Тут самое время немного сказать о «гражданине Режабек Е.Я».

Когда его постигла такая же беда, как и Алексея Каренина, он тоже, как за спасительную палочку, схватился за ребенка и заявил, что не оставит сына такой матери. Для Галины это был тяжелый удар. Как и для Анны из романа Толстого. «Это угроза, что он отнимет сына, и, вероятно, по их глупому закону это можно. Но разве я не знаю, зачем он говорит это? …он знает, что я не брошу сына, не могу бросить сына, что без сына не может быть для меня жизни даже с тем, кого я люблю…»

Понятно, для меня это было удручающе. Наша встреча с Евгением стала неизбежной. Режабек был высокомерен. Когда речь зашла о Гале, о том, что в этой ситуации она часто плачет, он, усмехнувшись, обронил:

– Пускай поплачет, ей ничего не значит.

Формально встреча закончилась ничем. Однако я на нее шел с очень тяжелым сердцем, а уходил, как ни странно, с облегчением. Я разговаривал не с монстром, который успел вырасти в моем воображении, а вполне с человеком. С человеком, в котором вопреки его внешнему поведению можно было ощутить неуверенность, в нем не было тяжеловесной Каренинской убежденности в своей заведомой, от бога данной правоте во всем. А главное, я понял, что просто превосхожу его в своем чувстве к Сашке, которое, оказывается, росло параллельно с любовью к матери мальчишки. И коль скоро будет борьба за него, я с таким «боезапасом»… обречен на победу.

Между тем, в глазах других лиц, заинтересованных в судьбе дитяти, – Галиных мамы, отчима, брата, деди, буси – как только им стало известно о намерении отнять мальчишку у Галуси, Жора из абсолютно пристойного молодого человека мгновенно превратился в чудище, достойное только судьбы изгоя. Маленький Сашка жил у них, и когда мы в очередной раз на два дня мотнулись из Ростова в Донбасс, то обнаружили, что он называет Евгения Ярославовича не иначе как – «тот паразит».

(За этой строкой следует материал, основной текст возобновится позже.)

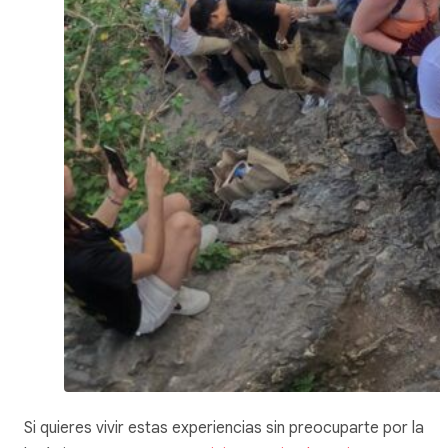
Si quieres vivir estas experiencias sin preocuparte por la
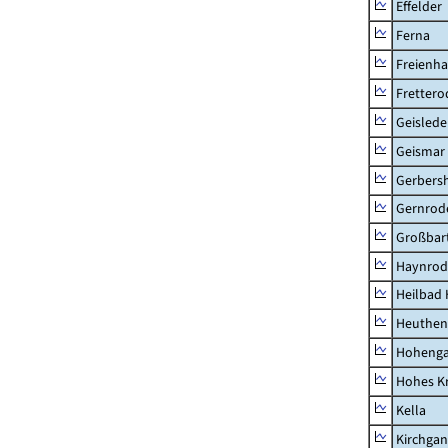
Effelder
Ferna
Freienh
Frettero
Geisled
Geismar
Gerbers
Gernrod
Großbart
Haynrod
Heilbad 
Heuthen
Hoheng
Hohes K
Kella
Kirchga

Гале, умученной тянущимися разводными сумятицами, это, кажется, даже понравилось. Но я, отловив ребенка, раскачивавшегося в саду на нижней ветке яблони, сказал, чтобы больше он так не говорил. И он не говорил – при мне. Но, лукавый бесенок, в мое отсутствие предавался вольной языковой стихии полуроссии-полуукраины, включая и полюбившееся то ли имя, то ли ругательство – «тот паразит». Я делал вид, что не замечаю этого, поскольку он все же как-то дисциплинирует себя по моему наказу. И рано или поздно эта грубость из него выйдет: как говорится, от внешнего к внутреннему. (Кажется, это – по Мейерхольду?) А когда мы уже втроем вернулись в Ростов, эта брань была категорически запрещена в доме.

… Я увидел Режабека еще раз примерно вскоре после 90-го года. Евгений позвонил Гале. Он был в Москве на научной конференции и сказал, что хотел бы что-то узнать о нашем Сашке. Тот незадолго до этого уехал из СССР вместе со своей семьей. И как раз накануне мы получили видеопленку со сценами их тамошней жизни. Галя пригласила бывшего мужа приехать и посмотреть ее. Я пришел домой с работы, когда Режабек уже собрался уходить. Мы поздоровались и пожали друг другу руки – прощаясь.